======== Selected passage ========
Bible Commentaries

John Trapp Complete Commentary

Deuteronomy 27

Clinging to a Counterfeit Cross
Verse 2

Deuteronomy 27:2 And it shall be on the day when ye shall pass over Jordan unto the land which the LORD thy God giveth thee, that thou shalt set thee up great stones, and plaister them with plaister:

Ver. 2. And plaster them with plaster.] That they might have it in white and black.


Verse 4

Deuteronomy 27:4 Therefore it shall be when ye be gone over Jordan, [that] ye shall set up these stones, which I command you this day, in mount Ebal, and thou shalt plaister them with plaister.

Ver. 4. In mount Ebal.] Where the curse was denounced, [Deuteronomy 27:13] to signify, that those that sought salvation in the law, must needs be left under the curse. The law is a yoke of bondage, as Jerome calls it; and they who look for righteousness from thence are like oxen, who toil and draw, and when they have done their labour, are fatted for slaughter.


Verse 5

Deuteronomy 27:5 And there shalt thou build an altar unto the LORD thy God, an altar of stones: thou shalt not lift up [any] iron [tool] upon them.
========
* Exercise requirements
Reproduce the Deuteronomy 27 commentary word for word between "Ver. 2. And" and "[tool] upon them.", inclusive. The lines after this have no connection to the Deuteronomy 27 commentary.
======== Material shown ========
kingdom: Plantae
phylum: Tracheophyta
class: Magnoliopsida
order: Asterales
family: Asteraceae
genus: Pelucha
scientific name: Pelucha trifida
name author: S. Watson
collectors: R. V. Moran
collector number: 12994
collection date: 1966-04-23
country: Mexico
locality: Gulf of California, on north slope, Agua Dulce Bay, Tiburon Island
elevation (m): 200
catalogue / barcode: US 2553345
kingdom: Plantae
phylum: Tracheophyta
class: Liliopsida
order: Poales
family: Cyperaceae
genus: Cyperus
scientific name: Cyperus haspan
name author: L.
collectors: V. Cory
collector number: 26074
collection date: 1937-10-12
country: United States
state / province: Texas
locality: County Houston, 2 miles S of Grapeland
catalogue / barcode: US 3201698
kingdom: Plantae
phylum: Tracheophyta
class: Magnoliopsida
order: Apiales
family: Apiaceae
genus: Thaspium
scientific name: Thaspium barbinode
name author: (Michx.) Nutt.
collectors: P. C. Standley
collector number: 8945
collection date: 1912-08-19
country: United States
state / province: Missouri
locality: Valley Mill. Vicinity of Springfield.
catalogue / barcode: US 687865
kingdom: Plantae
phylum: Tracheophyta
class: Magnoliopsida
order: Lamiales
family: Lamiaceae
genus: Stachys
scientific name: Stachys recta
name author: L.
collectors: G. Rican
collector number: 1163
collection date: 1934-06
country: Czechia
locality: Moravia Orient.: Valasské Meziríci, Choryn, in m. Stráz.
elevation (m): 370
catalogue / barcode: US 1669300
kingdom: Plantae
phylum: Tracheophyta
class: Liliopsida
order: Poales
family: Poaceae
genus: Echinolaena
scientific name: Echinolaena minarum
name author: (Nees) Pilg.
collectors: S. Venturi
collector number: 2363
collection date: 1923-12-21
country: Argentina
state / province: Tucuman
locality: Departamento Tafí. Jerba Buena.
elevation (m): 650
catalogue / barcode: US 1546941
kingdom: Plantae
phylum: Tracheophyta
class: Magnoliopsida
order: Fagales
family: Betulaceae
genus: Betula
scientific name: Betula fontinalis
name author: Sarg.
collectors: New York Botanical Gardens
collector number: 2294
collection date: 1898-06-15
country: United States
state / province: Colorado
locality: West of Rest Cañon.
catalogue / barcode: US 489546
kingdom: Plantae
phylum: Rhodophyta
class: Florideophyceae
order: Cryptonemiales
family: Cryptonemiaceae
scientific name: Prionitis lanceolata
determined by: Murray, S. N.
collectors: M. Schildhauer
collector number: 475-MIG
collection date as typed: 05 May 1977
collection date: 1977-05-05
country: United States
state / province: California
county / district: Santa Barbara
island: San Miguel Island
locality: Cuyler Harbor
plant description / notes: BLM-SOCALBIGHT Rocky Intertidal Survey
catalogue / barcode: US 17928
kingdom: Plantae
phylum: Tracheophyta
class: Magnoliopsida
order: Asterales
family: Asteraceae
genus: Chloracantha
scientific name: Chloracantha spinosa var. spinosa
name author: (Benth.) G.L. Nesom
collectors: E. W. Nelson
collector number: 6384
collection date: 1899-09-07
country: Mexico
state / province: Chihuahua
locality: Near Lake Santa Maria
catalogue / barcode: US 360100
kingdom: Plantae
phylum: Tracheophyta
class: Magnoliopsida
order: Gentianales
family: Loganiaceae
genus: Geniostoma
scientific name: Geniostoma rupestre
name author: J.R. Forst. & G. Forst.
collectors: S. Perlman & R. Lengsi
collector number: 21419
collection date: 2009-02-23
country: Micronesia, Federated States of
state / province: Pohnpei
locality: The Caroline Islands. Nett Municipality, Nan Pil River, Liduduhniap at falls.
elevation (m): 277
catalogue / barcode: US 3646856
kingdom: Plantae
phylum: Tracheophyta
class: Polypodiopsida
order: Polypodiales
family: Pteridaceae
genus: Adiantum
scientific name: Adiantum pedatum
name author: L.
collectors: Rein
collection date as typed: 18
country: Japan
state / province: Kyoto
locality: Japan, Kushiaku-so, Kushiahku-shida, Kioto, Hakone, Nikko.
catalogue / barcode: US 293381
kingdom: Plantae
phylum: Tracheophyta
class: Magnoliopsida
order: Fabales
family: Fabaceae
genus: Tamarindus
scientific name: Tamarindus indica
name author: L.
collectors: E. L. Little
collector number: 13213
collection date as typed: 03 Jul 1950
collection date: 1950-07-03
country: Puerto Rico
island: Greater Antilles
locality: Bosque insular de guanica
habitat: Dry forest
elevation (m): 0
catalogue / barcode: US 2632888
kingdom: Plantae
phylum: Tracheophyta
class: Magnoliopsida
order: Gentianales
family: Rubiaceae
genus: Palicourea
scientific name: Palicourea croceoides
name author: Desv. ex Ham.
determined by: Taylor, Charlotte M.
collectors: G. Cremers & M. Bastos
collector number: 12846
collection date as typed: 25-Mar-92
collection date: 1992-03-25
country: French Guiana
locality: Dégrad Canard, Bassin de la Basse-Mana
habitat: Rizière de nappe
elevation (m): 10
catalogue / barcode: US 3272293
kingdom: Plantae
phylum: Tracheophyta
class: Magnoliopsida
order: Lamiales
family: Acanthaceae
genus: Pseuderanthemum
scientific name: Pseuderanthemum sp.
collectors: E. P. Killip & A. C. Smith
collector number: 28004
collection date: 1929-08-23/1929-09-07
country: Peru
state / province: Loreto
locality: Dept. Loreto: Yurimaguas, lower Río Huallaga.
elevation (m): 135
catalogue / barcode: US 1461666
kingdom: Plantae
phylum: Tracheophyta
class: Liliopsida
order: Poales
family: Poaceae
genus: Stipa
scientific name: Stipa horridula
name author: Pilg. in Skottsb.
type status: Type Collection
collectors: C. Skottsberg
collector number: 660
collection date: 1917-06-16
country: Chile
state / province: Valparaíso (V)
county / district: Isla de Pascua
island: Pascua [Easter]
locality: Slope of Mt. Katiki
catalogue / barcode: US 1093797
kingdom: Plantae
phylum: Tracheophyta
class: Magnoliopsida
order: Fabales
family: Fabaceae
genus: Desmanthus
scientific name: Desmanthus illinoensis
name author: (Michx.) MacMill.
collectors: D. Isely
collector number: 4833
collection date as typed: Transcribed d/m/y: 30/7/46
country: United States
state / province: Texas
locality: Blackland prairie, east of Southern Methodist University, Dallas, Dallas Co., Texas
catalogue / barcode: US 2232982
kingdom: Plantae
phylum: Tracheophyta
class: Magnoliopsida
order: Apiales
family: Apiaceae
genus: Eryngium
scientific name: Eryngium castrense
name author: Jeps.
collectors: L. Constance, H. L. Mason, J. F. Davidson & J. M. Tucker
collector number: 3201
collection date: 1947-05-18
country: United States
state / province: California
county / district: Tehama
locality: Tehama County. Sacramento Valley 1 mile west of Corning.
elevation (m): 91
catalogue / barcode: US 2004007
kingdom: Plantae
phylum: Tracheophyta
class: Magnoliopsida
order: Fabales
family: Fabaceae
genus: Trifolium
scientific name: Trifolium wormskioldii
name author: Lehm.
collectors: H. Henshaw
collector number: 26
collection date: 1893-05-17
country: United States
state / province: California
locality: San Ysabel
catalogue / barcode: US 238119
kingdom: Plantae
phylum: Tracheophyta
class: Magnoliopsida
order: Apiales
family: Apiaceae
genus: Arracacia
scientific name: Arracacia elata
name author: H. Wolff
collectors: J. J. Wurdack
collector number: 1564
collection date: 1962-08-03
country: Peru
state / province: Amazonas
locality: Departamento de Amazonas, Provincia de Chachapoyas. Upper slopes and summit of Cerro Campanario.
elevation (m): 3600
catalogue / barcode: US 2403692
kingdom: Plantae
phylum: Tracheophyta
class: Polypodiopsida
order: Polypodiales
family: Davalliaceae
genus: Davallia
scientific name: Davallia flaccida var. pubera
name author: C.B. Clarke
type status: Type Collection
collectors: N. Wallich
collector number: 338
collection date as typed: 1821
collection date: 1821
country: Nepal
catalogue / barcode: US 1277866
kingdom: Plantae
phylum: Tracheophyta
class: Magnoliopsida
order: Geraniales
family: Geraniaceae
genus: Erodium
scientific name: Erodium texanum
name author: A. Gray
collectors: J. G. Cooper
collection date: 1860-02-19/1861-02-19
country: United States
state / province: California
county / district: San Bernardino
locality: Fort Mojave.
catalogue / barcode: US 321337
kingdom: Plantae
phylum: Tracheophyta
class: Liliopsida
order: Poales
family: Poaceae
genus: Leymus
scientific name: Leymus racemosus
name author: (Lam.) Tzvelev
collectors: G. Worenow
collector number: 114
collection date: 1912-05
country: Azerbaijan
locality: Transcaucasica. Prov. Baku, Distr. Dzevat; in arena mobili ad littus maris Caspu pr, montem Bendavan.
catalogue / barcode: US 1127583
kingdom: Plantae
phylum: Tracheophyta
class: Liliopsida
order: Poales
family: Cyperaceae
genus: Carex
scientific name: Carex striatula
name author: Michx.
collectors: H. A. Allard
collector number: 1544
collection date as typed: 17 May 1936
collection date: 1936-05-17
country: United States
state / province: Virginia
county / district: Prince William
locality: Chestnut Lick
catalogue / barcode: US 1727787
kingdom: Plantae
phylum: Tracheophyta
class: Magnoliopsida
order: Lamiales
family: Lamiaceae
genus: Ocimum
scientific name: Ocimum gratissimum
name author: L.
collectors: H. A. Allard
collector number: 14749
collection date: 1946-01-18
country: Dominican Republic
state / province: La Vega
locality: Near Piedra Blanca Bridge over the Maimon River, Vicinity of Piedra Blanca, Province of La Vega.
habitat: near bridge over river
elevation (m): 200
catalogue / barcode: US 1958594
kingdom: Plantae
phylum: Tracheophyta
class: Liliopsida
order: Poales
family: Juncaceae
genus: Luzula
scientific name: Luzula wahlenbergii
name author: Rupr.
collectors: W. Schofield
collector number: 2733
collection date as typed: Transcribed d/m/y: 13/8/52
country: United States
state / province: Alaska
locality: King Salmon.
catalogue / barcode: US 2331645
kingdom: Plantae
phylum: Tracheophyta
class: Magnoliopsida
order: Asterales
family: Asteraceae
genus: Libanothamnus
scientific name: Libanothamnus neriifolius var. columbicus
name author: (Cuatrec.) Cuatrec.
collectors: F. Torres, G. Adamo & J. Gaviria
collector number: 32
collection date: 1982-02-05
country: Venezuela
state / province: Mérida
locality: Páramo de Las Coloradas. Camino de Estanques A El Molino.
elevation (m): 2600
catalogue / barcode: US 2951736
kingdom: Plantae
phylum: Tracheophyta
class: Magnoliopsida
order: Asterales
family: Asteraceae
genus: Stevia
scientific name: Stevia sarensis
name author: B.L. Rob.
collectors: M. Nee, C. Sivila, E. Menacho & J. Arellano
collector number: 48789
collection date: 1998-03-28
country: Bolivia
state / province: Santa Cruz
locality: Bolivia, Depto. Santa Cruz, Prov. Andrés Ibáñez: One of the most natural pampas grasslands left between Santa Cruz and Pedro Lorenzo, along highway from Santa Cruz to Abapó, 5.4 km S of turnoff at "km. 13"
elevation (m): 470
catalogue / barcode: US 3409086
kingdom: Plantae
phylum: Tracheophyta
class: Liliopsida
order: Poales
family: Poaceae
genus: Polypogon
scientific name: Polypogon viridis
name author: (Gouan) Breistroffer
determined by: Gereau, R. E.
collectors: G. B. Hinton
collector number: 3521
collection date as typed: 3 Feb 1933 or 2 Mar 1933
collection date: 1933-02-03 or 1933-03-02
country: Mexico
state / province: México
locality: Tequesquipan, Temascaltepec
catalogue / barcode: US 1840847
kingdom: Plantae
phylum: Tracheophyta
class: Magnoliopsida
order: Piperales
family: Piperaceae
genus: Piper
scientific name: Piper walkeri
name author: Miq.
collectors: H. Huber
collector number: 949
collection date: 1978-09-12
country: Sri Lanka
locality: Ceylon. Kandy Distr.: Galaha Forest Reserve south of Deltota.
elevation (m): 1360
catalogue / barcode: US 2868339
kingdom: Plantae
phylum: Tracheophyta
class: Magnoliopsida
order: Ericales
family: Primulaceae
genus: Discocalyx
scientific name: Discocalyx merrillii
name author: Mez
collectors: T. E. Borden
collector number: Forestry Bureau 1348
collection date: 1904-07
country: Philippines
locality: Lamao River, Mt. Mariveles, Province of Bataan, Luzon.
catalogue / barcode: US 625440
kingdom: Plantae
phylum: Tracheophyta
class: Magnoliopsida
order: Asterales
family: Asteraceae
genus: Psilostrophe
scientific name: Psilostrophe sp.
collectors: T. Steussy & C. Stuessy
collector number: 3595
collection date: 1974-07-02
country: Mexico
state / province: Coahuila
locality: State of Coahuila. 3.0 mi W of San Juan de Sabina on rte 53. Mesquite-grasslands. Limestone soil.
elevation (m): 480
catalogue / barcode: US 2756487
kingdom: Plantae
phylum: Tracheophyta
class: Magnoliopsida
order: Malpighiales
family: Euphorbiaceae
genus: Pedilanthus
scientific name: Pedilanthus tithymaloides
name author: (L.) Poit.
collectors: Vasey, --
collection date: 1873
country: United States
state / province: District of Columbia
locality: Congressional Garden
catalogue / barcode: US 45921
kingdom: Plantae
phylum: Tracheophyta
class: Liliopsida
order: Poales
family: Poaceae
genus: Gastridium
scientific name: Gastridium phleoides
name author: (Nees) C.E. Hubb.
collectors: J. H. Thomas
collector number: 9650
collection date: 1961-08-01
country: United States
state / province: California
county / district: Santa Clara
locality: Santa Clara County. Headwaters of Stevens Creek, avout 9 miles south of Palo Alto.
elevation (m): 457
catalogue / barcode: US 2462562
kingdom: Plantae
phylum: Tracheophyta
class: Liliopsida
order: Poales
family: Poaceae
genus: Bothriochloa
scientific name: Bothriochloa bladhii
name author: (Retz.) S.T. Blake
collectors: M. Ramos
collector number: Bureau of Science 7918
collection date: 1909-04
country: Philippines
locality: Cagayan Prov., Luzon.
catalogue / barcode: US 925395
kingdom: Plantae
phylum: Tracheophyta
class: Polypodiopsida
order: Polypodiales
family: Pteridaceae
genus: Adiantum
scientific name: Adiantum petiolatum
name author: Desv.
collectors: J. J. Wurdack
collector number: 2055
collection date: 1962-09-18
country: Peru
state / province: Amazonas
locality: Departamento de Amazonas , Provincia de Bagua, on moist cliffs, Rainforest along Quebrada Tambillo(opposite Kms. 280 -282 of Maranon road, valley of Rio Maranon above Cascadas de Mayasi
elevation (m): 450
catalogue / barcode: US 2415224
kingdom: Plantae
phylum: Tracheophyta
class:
========
* Task solution
Ver. 2. And plaster them with plaster.] That they might have it in white and black.


Verse 4

Deuteronomy 27:4 Therefore it shall be when ye be gone over Jordan, [that] ye shall set up these stones, which I command you this day, in mount Ebal, and thou shalt plaister them with plaister.

Ver. 4. In mount Ebal.] Where the curse was denounced, [Deuteronomy 27:13] to signify, that those that sought salvation in the law, must needs be left under the curse. The law is a yoke of bondage, as Jerome calls it; and they who look for righteousness from thence are like oxen, who toil and draw, and when they have done their labour, are fatted for slaughter.


Verse 5

Deuteronomy 27:5 And there shalt thou build an altar unto the LORD thy God, an altar of stones: thou shalt not lift up [any] iron [tool] upon them.